For a cosmetics shop, the most commonly used schemes are MUDRA Kishor, MUDRA Tarun, CGTMSE. The report is configured to match whichever scheme you choose at generation time.
Aadhaar, PAN, address proof for Aligarh, passport photos, quotations for machinery/equipment, Udyam (MSME) registration and bank statements. The project report itself is generated by Cred — you only attach your KYC and quotations.
Under 60 seconds. Fill the form, pick your scheme and loan amount, and the AI drafts the full report with Aligarh-specific assumptions. The first report is free; clean Word/Excel/PDF exports are ₹499.
Yes. Every report is fully editable and exports to Word (.docx) and Excel (.xlsx), so your CA or consultant in Aligarh can adjust projections, machinery costs or working capital before submitting to the bank.
Yes, MUDRA loans up to ₹10 lakh are collateral-free under CGTMSE. For amounts above ₹10 lakh, you may need collateral or a third-party guarantee. The bank will evaluate your project report and repayment capacity.

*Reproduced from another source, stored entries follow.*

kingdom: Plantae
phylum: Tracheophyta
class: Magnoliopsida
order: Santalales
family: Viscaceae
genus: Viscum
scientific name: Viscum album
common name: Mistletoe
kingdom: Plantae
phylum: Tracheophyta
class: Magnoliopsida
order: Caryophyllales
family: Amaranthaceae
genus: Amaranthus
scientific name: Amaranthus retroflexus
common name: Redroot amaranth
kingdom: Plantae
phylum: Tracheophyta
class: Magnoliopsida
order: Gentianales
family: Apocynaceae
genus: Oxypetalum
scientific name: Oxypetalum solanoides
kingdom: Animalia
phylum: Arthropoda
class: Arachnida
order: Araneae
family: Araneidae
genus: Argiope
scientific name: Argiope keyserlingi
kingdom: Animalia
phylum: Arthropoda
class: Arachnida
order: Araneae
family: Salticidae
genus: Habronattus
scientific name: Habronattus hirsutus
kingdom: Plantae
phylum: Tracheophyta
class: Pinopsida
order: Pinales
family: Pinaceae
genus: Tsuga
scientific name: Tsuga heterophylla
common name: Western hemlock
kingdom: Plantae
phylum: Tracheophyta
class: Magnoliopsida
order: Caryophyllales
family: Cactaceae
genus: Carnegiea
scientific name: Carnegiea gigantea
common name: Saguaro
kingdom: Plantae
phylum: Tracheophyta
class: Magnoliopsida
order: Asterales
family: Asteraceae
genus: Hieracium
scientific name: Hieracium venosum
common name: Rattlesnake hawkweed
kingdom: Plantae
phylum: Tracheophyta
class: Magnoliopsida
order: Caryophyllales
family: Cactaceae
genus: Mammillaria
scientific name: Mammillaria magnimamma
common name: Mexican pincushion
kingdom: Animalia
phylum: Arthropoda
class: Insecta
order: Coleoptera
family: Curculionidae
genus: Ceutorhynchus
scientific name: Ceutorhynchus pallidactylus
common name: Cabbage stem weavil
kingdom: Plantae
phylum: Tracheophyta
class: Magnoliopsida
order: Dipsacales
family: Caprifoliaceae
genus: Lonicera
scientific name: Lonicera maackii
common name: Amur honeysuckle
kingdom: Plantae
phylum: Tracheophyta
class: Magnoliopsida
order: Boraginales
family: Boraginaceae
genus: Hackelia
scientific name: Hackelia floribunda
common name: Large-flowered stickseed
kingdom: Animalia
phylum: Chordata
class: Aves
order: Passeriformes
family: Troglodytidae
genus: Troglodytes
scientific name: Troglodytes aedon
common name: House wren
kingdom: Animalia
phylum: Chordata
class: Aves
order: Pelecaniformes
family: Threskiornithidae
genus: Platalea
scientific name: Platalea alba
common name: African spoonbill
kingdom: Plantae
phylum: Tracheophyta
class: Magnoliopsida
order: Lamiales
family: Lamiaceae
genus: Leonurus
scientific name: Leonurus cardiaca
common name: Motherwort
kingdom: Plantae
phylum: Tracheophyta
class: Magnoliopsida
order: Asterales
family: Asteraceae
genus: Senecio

Interest rates vary by bank but generally range from 8% to 14% per annum. Public sector banks like SBI, Bank of Baroda offer lower rates (8-10%) for MUDRA loans. Private banks may charge higher. Compare using the MUDRA portal.
Yes, under PMEGP, you can get a subsidy of 15% (general) to 35% (SC/ST, women, hill areas) on project cost up to ₹50 lakh. However, PMEGP requires a higher margin money (15-35%). MUDRA loans do not offer direct subsidy but are cheaper due to lower processing fees.